Place pears, ginger and water in a medium saucepan; bring to a simmer over medium heat. Reduce heat to a gentle simmer, cover and cook until the liquid has been absorbed and the fruit is softened, 10 to 14 minutes.
Meanwhile, process granola in a food processor or blender until finely ground. Pour it into the prepared pan; turn and tilt the pan to coat the sides and press down into the bottom to make an even layer.

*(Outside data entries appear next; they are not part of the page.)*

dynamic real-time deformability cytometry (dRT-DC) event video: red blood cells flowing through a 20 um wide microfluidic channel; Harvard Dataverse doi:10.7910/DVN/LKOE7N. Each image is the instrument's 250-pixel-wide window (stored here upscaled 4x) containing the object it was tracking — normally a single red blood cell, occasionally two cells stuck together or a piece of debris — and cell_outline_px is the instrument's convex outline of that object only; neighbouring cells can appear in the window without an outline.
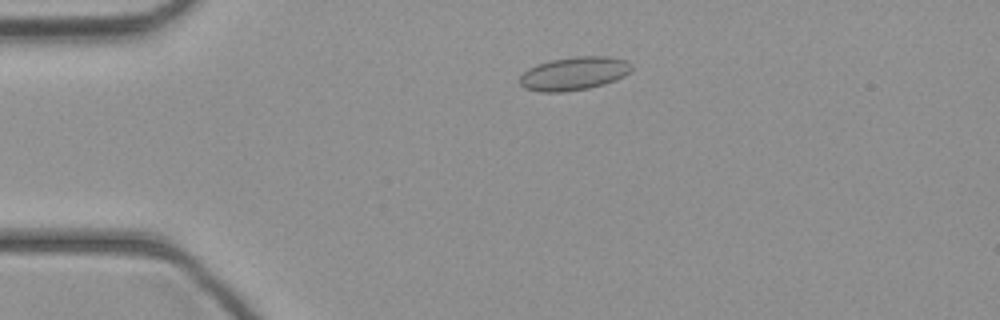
{"species": "common noctule bat (a hibernating species)", "species_latin": "Nyctalus noctula", "temperature_condition": "cold", "stored_images_in_passage": 43, "camera_frame_rate_fps": 3000, "um_per_image_px": 0.085, "animal": {"sex": "female", "body_mass_g": 21.9}, "frame": {"image": 1, "passage_image": 9, "time_ms": 2.667, "image_size_px": [1000, 320], "cell_outline_px": [[632, 68], [624, 76], [616, 80], [604, 84], [588, 88], [564, 92], [540, 92], [524, 88], [516, 80], [528, 68], [536, 64], [552, 60], [576, 56], [608, 56], [628, 60], [632, 64]], "centroid_in_image_um": [48.77, 6.25], "position_along_channel_um": 36.2, "area_um2": 21.96}}
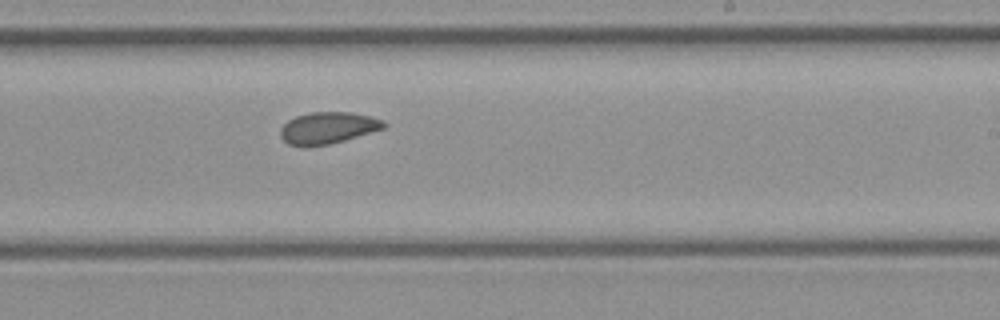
{"frame": {"image": 2, "passage_image": 26, "time_ms": 8.333, "image_size_px": [1000, 320], "cell_outline_px": [[388, 124], [384, 128], [344, 140], [328, 144], [288, 144], [280, 136], [280, 128], [288, 120], [296, 116], [308, 112], [352, 112], [384, 120]], "centroid_in_image_um": [27.89, 10.83], "position_along_channel_um": 261.1, "area_um2": 18.67}}
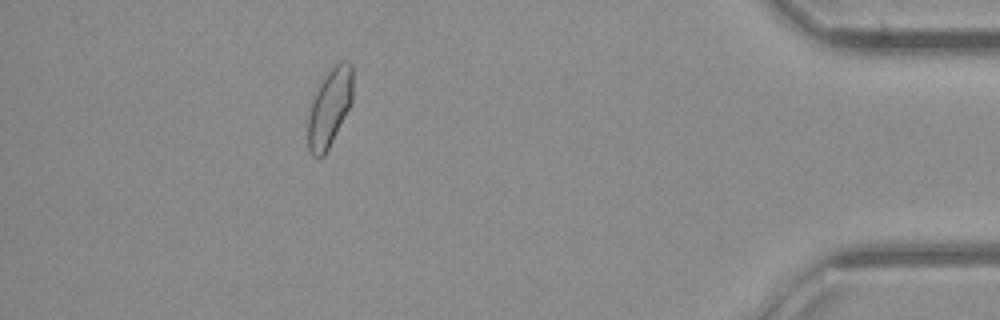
{"frame": {"image": 3, "passage_image": 39, "time_ms": 12.667, "image_size_px": [1000, 320], "cell_outline_px": [[352, 100], [324, 156], [312, 156], [308, 148], [308, 116], [312, 100], [320, 84], [328, 72], [340, 60], [348, 60], [352, 64]], "centroid_in_image_um": [28.01, 9.12], "position_along_channel_um": 407.2, "area_um2": 19.88}}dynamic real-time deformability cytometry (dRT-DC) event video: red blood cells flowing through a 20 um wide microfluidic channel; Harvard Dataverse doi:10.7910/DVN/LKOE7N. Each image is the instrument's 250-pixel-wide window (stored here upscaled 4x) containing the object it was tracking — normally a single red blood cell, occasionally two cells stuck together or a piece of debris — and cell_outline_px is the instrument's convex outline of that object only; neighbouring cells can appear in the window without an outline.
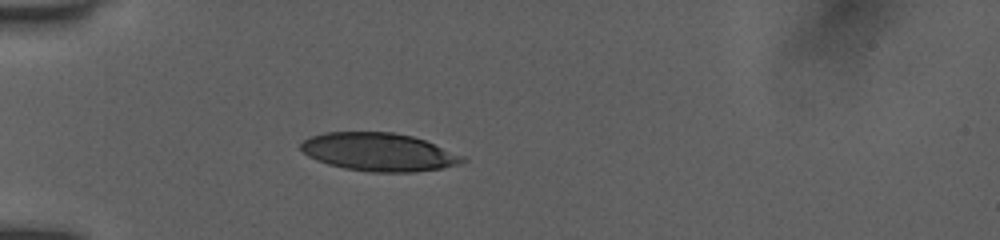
{"species": "human", "species_latin": "Homo sapiens", "temperature_condition": "room temperature", "stored_images_in_passage": 8, "camera_frame_rate_fps": 3000, "um_per_image_px": 0.085, "donor": {"sex": "female"}, "frame": {"image": 1, "passage_image": 8, "time_ms": 5.333, "image_size_px": [1000, 240], "cell_outline_px": [[468, 160], [460, 164], [440, 168], [412, 172], [372, 172], [344, 168], [328, 164], [316, 160], [308, 156], [300, 148], [300, 144], [308, 136], [324, 132], [392, 132], [412, 136], [424, 140], [464, 156]], "centroid_in_image_um": [32.17, 12.92], "position_along_channel_um": 52.8, "area_um2": 35.89}}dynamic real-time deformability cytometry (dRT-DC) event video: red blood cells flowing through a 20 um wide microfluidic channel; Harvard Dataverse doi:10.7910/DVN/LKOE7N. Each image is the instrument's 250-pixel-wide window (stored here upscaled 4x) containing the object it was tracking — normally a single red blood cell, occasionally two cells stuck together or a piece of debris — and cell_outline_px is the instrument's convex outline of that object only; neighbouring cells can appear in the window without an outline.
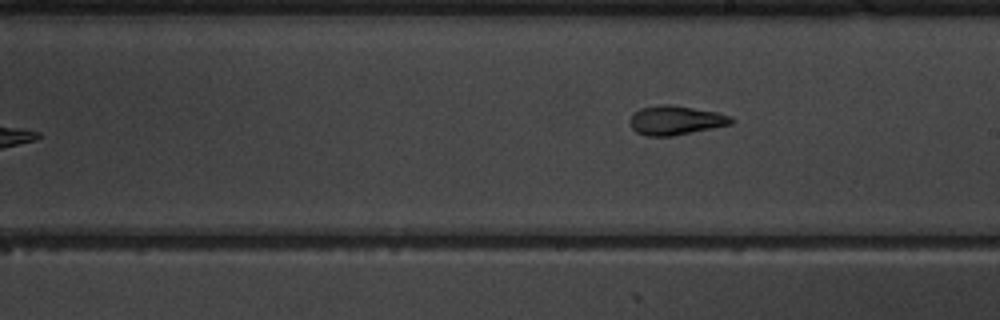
{"species": "common noctule bat (a hibernating species)", "species_latin": "Nyctalus noctula", "temperature_condition": "warm", "stored_images_in_passage": 10, "camera_frame_rate_fps": 3000, "um_per_image_px": 0.085, "animal": {"sex": "male", "body_mass_g": 19.5, "forearm_length_mm": 54.6}, "frame": {"image": 1, "passage_image": 10, "time_ms": 10.667, "image_size_px": [1000, 320], "cell_outline_px": [[736, 120], [732, 124], [672, 136], [644, 136], [636, 132], [632, 128], [628, 120], [632, 112], [640, 108], [660, 104], [672, 104], [720, 112], [732, 116]], "centroid_in_image_um": [57.43, 10.21], "position_along_channel_um": 231.6, "area_um2": 17.69}}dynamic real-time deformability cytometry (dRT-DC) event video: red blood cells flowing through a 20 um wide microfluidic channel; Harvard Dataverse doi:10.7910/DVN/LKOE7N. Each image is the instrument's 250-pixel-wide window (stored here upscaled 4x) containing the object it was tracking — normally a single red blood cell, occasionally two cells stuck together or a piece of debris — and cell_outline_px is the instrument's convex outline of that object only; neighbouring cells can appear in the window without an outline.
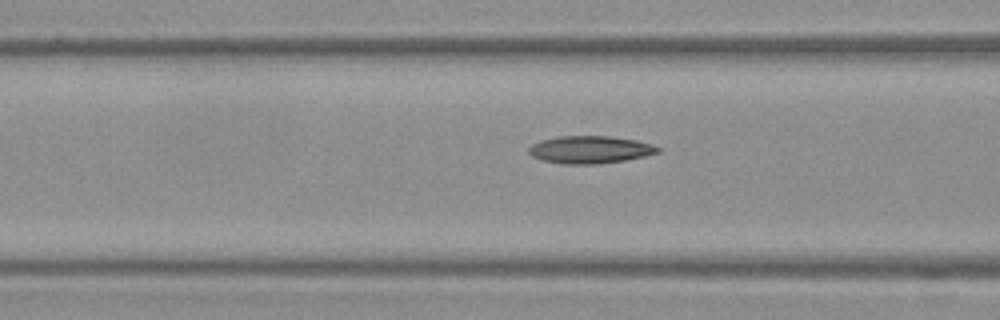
{"species": "Egyptian fruit bat (a non-hibernating species)", "species_latin": "Rousettus aegyptiacus", "temperature_condition": "warm", "stored_images_in_passage": 18, "camera_frame_rate_fps": 3000, "um_per_image_px": 0.085, "frame": {"image": 1, "passage_image": 16, "time_ms": 5.0, "image_size_px": [1000, 320], "cell_outline_px": [[660, 152], [644, 156], [624, 160], [596, 164], [564, 164], [544, 160], [532, 156], [528, 152], [528, 148], [532, 144], [544, 140], [560, 136], [608, 136], [636, 140], [652, 144], [660, 148]], "centroid_in_image_um": [50.17, 12.72], "position_along_channel_um": 116.4, "area_um2": 20.46}}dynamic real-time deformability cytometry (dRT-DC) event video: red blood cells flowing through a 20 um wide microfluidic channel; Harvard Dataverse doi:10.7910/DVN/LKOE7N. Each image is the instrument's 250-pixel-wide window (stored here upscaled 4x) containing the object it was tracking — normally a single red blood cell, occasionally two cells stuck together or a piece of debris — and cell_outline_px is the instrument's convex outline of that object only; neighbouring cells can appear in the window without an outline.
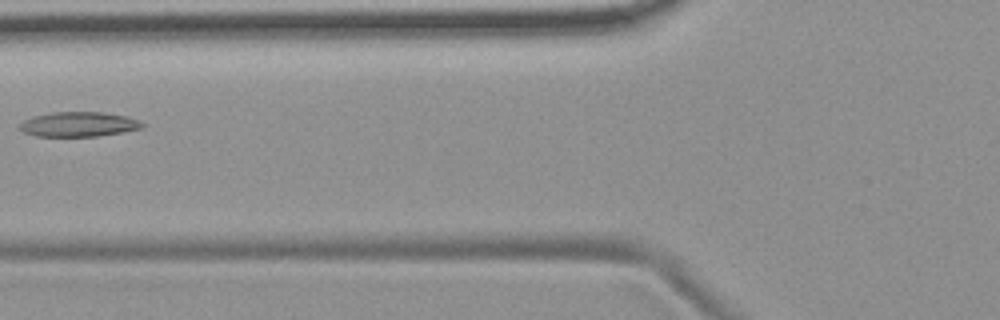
{"species": "common noctule bat (a hibernating species)", "species_latin": "Nyctalus noctula", "temperature_condition": "room temperature", "stored_images_in_passage": 7, "camera_frame_rate_fps": 3000, "um_per_image_px": 0.085, "animal": {"sex": "female", "body_mass_g": 19.9}, "frame": {"image": 1, "passage_image": 6, "time_ms": 6.667, "image_size_px": [1000, 320], "cell_outline_px": [[144, 124], [140, 128], [100, 136], [36, 136], [24, 132], [20, 128], [20, 124], [24, 120], [32, 116], [52, 112], [100, 112], [128, 116], [140, 120]], "centroid_in_image_um": [6.68, 10.55], "position_along_channel_um": 119.1, "area_um2": 17.57}}
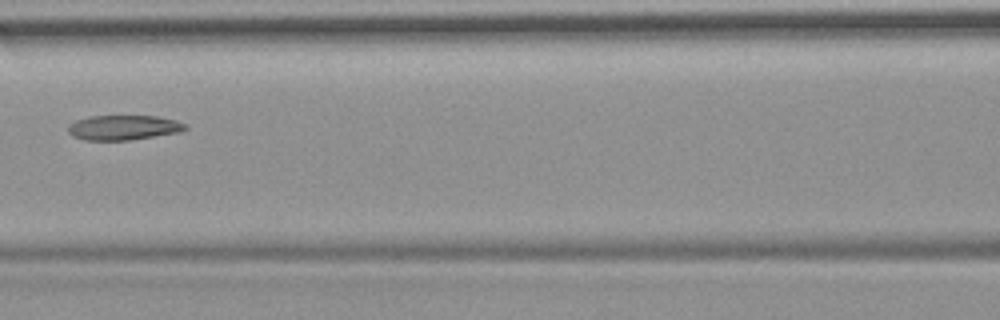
{"frame": {"image": 2, "passage_image": 7, "time_ms": 7.667, "image_size_px": [1000, 320], "cell_outline_px": [[188, 128], [176, 132], [128, 140], [84, 140], [72, 136], [68, 132], [68, 124], [76, 120], [88, 116], [156, 116], [176, 120], [188, 124]], "centroid_in_image_um": [10.45, 10.83], "position_along_channel_um": 156.1, "area_um2": 16.88}}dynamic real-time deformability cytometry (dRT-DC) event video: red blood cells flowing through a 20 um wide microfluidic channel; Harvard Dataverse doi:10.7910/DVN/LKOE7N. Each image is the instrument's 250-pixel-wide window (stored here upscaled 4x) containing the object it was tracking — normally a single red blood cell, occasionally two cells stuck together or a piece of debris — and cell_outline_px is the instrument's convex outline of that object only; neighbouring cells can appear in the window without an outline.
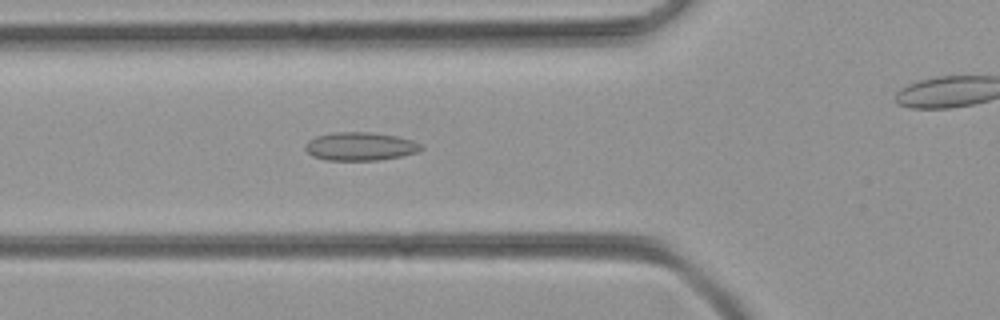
{"species": "common noctule bat (a hibernating species)", "species_latin": "Nyctalus noctula", "temperature_condition": "room temperature", "stored_images_in_passage": 35, "camera_frame_rate_fps": 3000, "um_per_image_px": 0.085, "animal": {"sex": "female", "body_mass_g": 21.9}, "frame": {"image": 1, "passage_image": 10, "time_ms": 3.0, "image_size_px": [1000, 320], "cell_outline_px": [[424, 148], [420, 152], [380, 160], [324, 160], [312, 156], [304, 148], [304, 144], [308, 140], [316, 136], [332, 132], [372, 132], [396, 136], [412, 140], [420, 144]], "centroid_in_image_um": [30.6, 12.44], "position_along_channel_um": 95.2, "area_um2": 19.31}}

Transfer the pear mixture to a food processor; process until a coarse paste forms, scraping the sides of the bowl as necessary. Let cool for 10 minutes. Add cottage cheese and cream cheese; process until combined. Add granulated and brown sugars; process until smooth, scraping the sides as necessary. With the processor running, add eggs one at a time. Add flour and vanilla; process until creamy. Pour the batter into the prepared pan. Rap the pan against the counter a few times so the granola on the sides falls onto the batter, forming a decorative edge.
Bake the cheesecake until set, without a jiggle at the center when the pan is tapped, about 50 minutes. Turn the oven off. Let the cheesecake stand in the oven, with the door ajar, for 1 hour.
Transfer the cheesecake to a wire rack to cool for 1 hour. Cover with plastic wrap and refrigerate for at least 4 hours before serving.